╔══

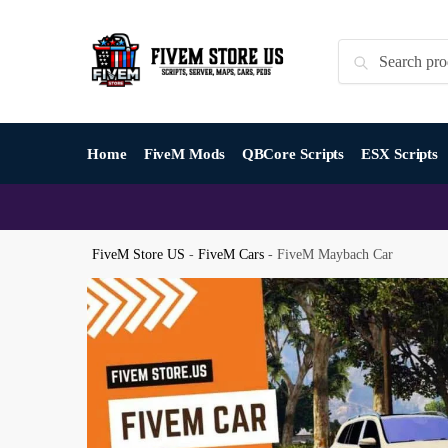
Skip
Skip
to
to
Search
Search
navigation
content
for:
Home
FiveM Mods
QBCore Scripts
ESX Scripts
FiveM Store US
-
FiveM Cars
-
FiveM Maybach Car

╚══

> **TASK DETAILS**:
Please return every line of text read from the data above, word for word and in the same order, and leave the pictures out of your answer.

> **RESPONSE TO THE TASK**:
Skip
Skip
to
to
Search
Search
navigation
content
for:
Home
FiveM Mods
QBCore Scripts
ESX Scripts
FiveM Store US
-
FiveM Cars
-
FiveM Maybach Car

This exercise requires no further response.